Directions>
In the forum post about git line endings below, which git version does the reproduction script report?

Mark VY
Mark VY

Reputation: 1671

git line endings behavior does not match documentation

I'm seeing git do things with line endings which seems to contradict everything I've seen on this site and the official docs and even its own warning messages. (Or maybe I fail at reading comprehension.) Here's a small reproduction.

# repro.sh
git --version # 2.27.0.windows.1
mkdir empty
cd empty
echo '* text=auto !eol' > .gitattributes
echo hi > t.txt
git init
git config core.autocrlf false # I guess git attributes overrides this anyway?
git add t.txt # wait what?  warning: LF will be replaced by CRLF in t.txt???  I thought git likes LF?
git commit -m 'the plot thickens'
git cat-file -p `git rev-parse HEAD:t.txt` > temp.txt # get raw blob as its really stored, I hope
od -c t.txt # original file in working dir ends in LF
od -c temp.txt # file from git also ends in LF, despite git warning??

Collected data>
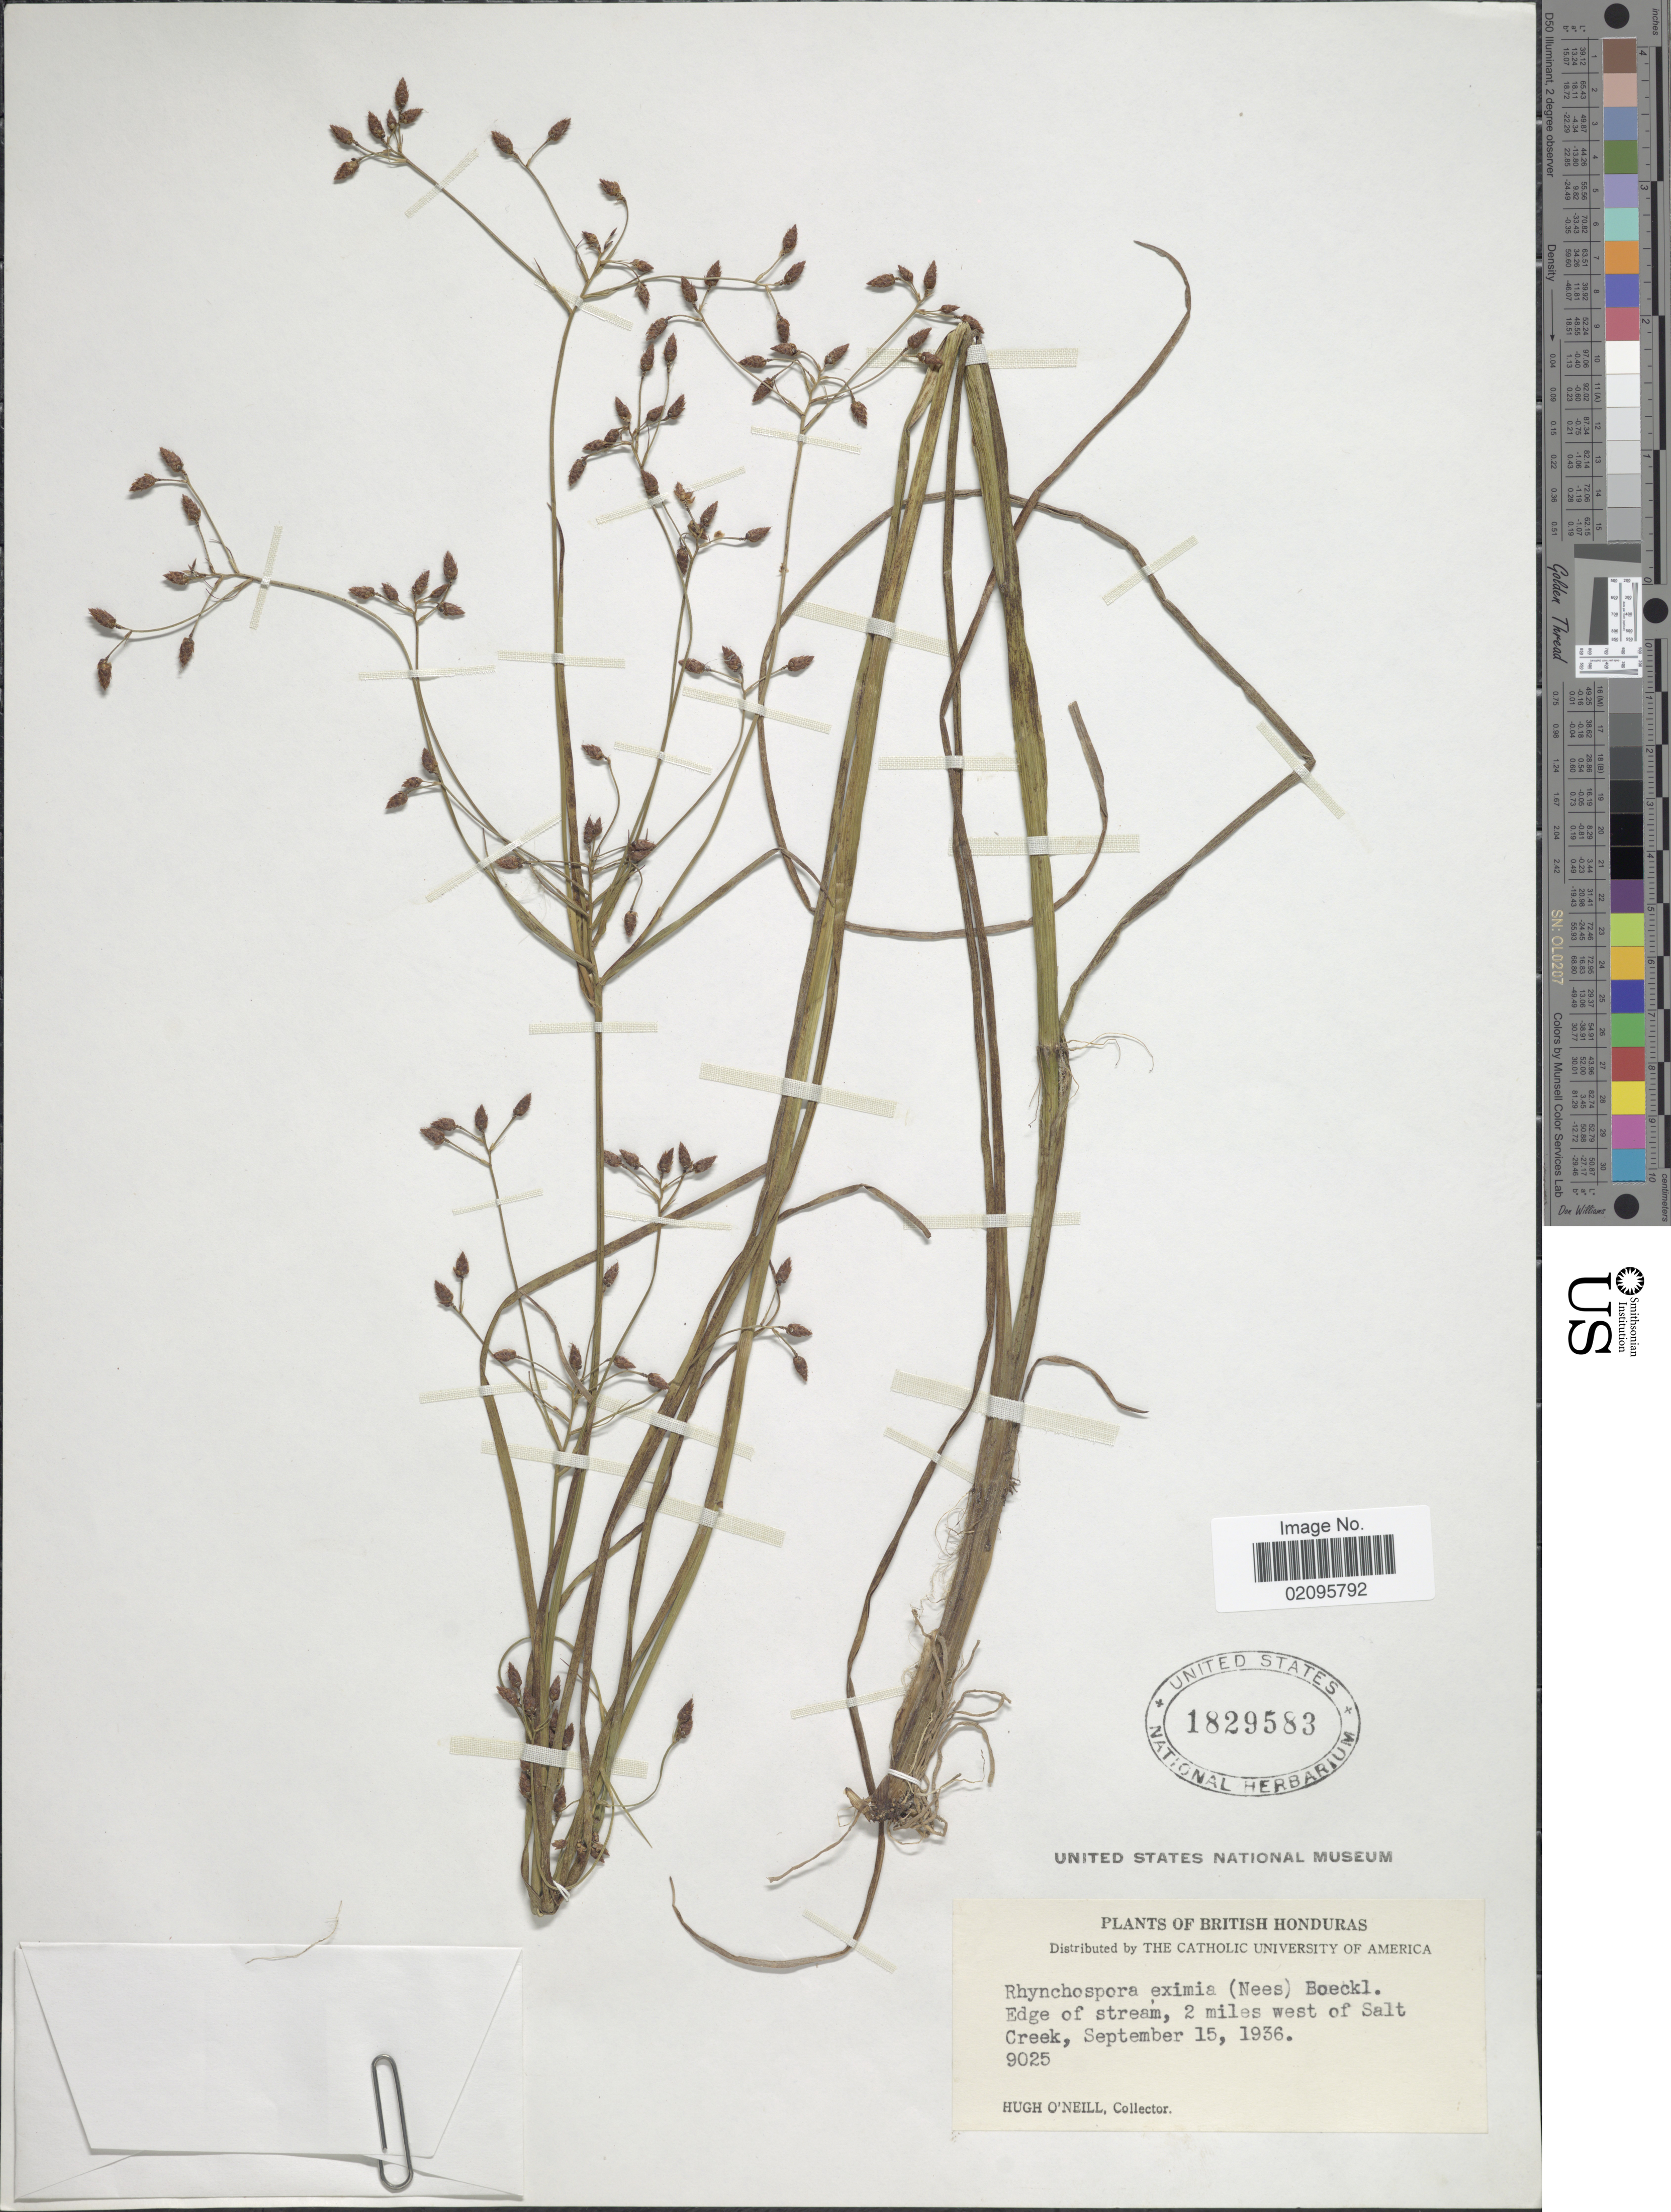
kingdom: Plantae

Exercise response>
2.27.0.windows.1